People can be pretty hard to impress these days. Young people perhaps even more so. Teenagers… well, impossible. So, nowadays, if a brand wants to feel the love it need to give something first. And then ideally the ‘right’ thing. It could be an experience. It could be stimuli. In the case of teenagers, this could be quite simply the relief of boredom. For McTrax, the ‘right’ thing has been turning something as practical as a placemat into something as creative as your own music studio.
When McDonald’s and Dutch advertising agency TBWA\Neboko first approached digital agency This Page Amsterdam, the brief was: ‘We want to do something with music and the plastic McDonald’s tray, to activate our customers – while they are in our restaurant.’ Quite a challenge. How do you innovate a plastic tray? How do you turn the purely functional into the purely fun?
Founding Partner of This Page Amsterdam Edward Tetteroo: “We quickly realised the plastic tray itself simply wasn’t going to work – it’s a standard mass produced item. It would be very difficult to change its form and function. Plus we wanted to make something that people would love and want to keep using, maybe even take home with them. We loved the idea of the tray, as obviously in a restaurant the focal point is the food – and hey guess what – the food is served on trays. But from a production point of view the tray would never work. So we instead honed in on the paper placemats. We quickly shifted our attention from plastic to paper - and started to research deeply how we could digitally innovate this item – and as such create a meaningful – and above all fun – experience for McDonald’s’ audience.”
So after deciding on the vehicle for engagement – the placemat – the bigger question was what should be the message? But after going quite deep into the habits and passions of the target audience, the idea of message itself was rendered defunct. Teenagers are arguably less into message, more into stimuli. Get them to use their hands, ears, senses – and you may just reach them.
Bringing music to paper
Once the ‘why’ and the ‘what’ was answered, came the ‘how’. Or in this case the ‘how the f#%k?’
How do you bring music to paper? Taking a lean and mean approach, This Page Amsterdam embarked on pretty substantial research to find a way to bring an interactive music experience to a piece of paper.
Edward Tetteroo continues: “We approached the McTrax project with an iterative process where prototype after prototype was created. Each one included the crucial and most important functionalities. So by making mistakes and learning really quick, we kept pushing on.”
The technical nitty-gritty
To get down into the technical nitty-gritty, the agency boiled it down to input vs. output. The paper placemat had to be the input device, and the mobile phone the output device – doubly handy as everyone always has a mobile phone their pocket.
This Page already knew from previous experiments that there is a special ink that conducts electricity in existence. Ink that could turn a printed object into a machine. Or at least that was the theory…

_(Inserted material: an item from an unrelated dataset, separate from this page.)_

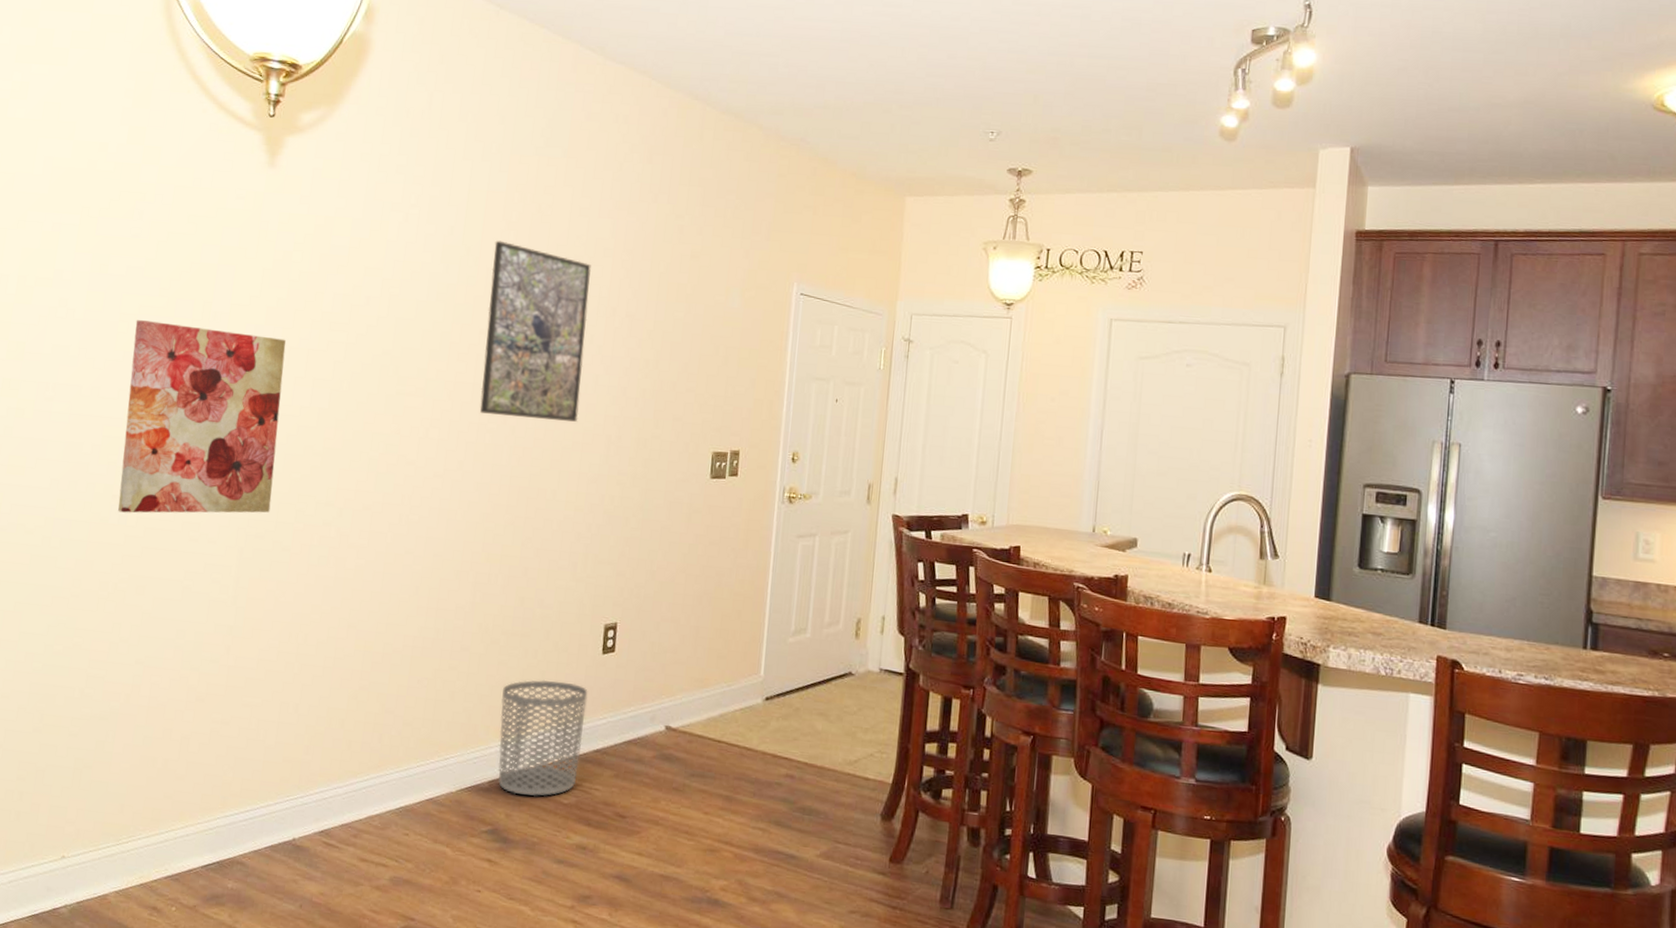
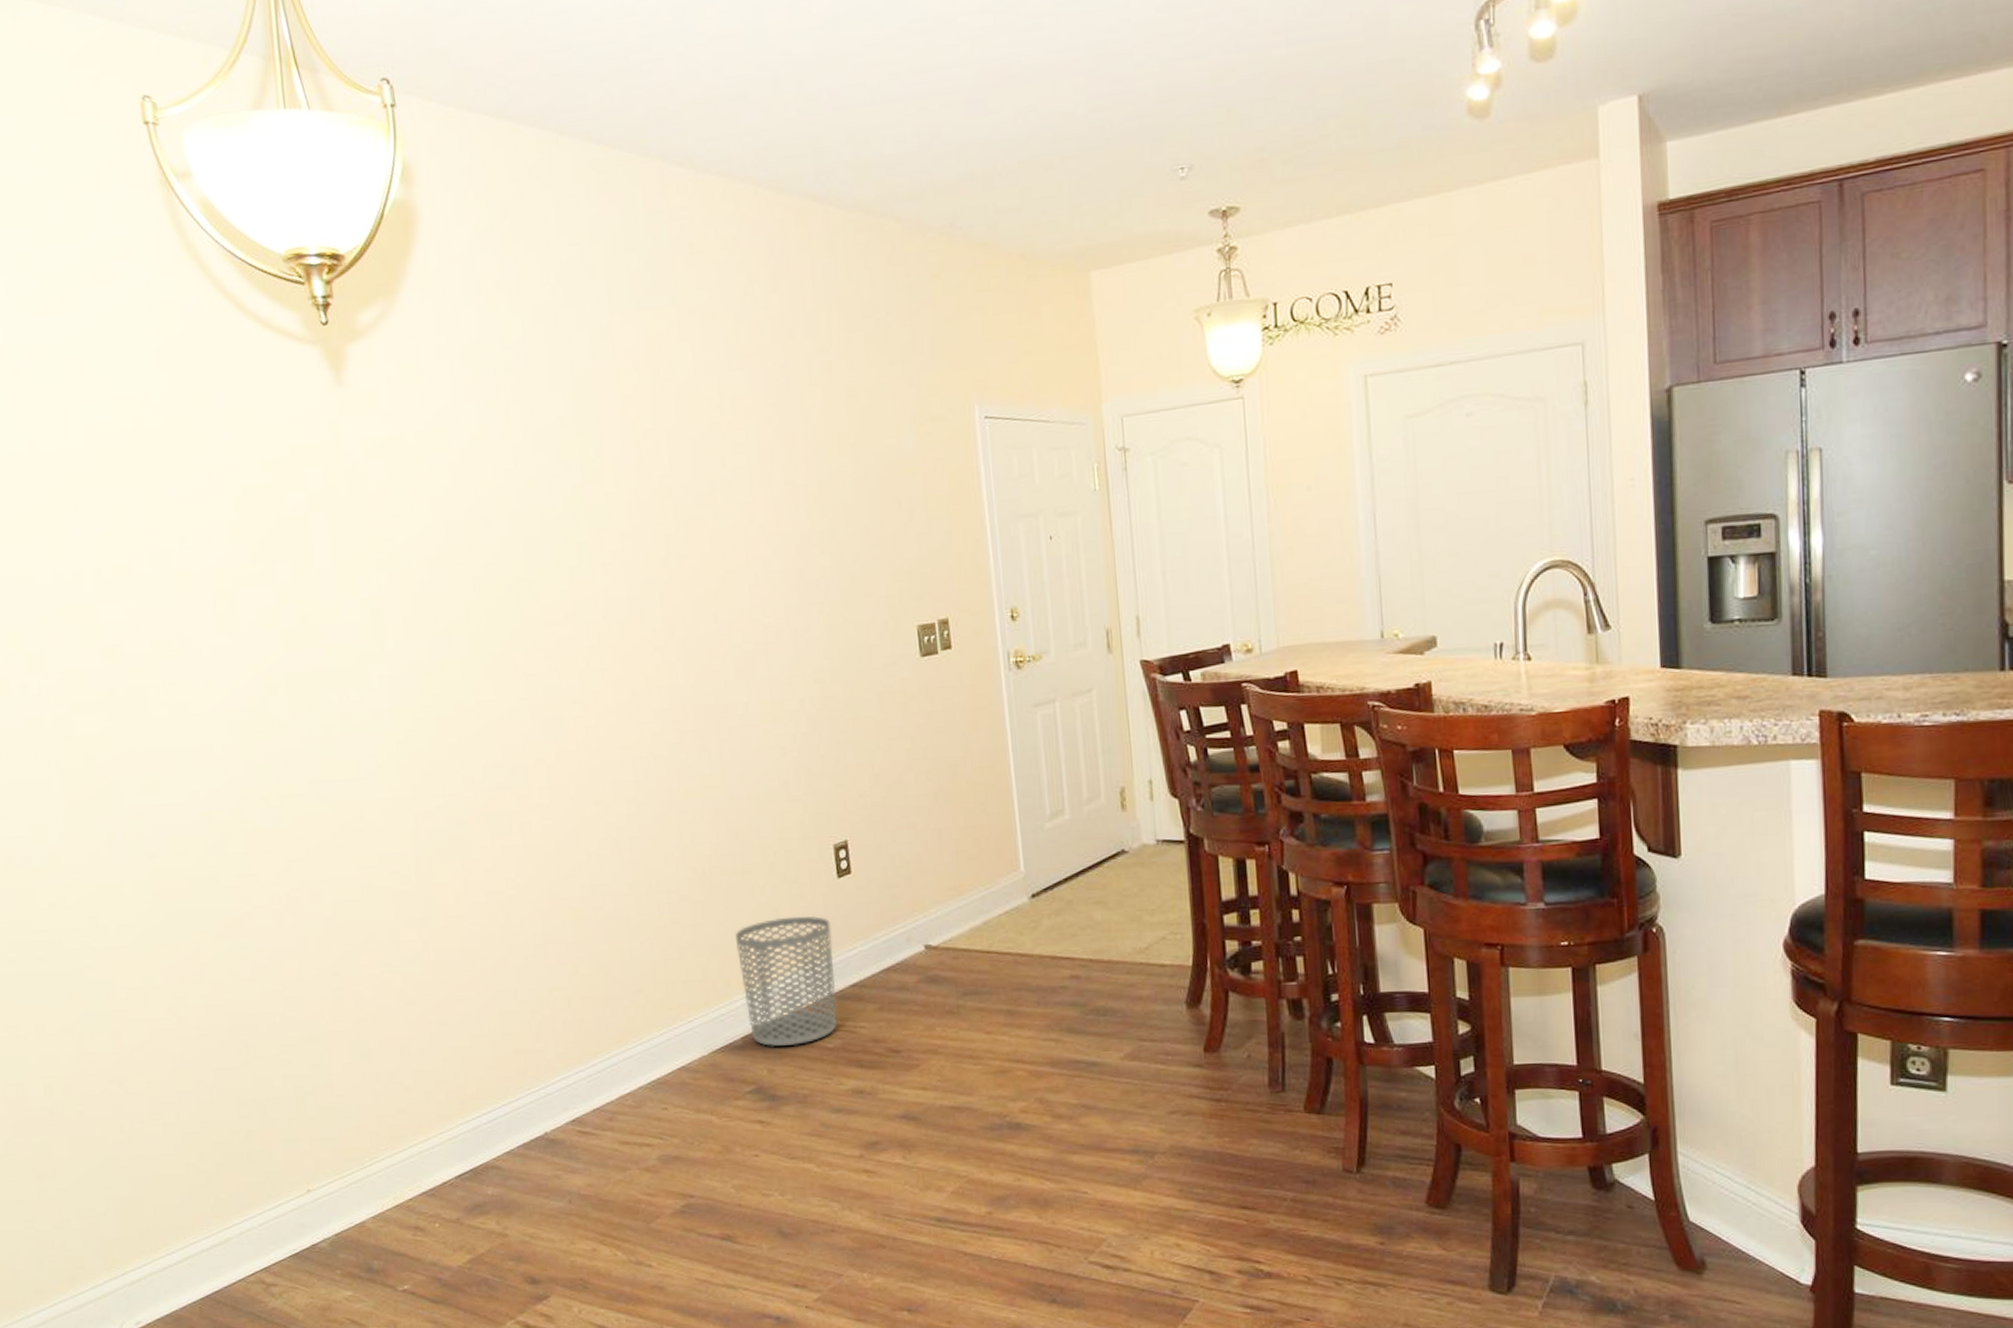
wall art: present [118,320,286,513] -> none [234,585,435,815]
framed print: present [479,240,591,422] -> none [615,421,755,630]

To actually make the idea a reality, This Page contacted technology company Novalia in the UK. Dr Novalia had developed a technique to make paper interactive by printing conductive ink on paper, connecting the ink to a tiny circuit board including a tiny chip and battery. The circuit board can connect with a device via Bluetooth – the perfect solution for this idea.
This Page partner Jordi Buskermolen: “Once we had begun testing with the paper, we started thinking out the user interface of the placemat and the accompanying mobile app. The interface could have 26 touch points, as this is the maximum input signals of the circuit board.” With this in mind, they laid out all the different functionalities and created the design.
The design of the app is very simple, yet very functional. It shows information like tempo, current music style, chosen effect or sample and such, in a very playful way. The user doesn’t have to know more than this: the user can focus on making music.
Buskermolen: “Some of us have children, and they were our perfect test users. When they couldn’t stop playing with the early version of the McTrax we knew we were on the right track.”
Finally a few functionalities were changed to make the layout a bit more user friendly, then the first batch of placemats were printed by Novalia. The introduction was such a crazy success in the Netherlands that McDonald’s is looking into rolling it out on a larger scale in other markets.
Using innovation to turn function into fun and combining the digital with the physical has certainly paid off so far by impressing the unimpressionable teen generation.
McTrax won a Lion at the recent Cannes Lions Festival Of Creativity and is also one of the few finalists nominated for a Lovie award.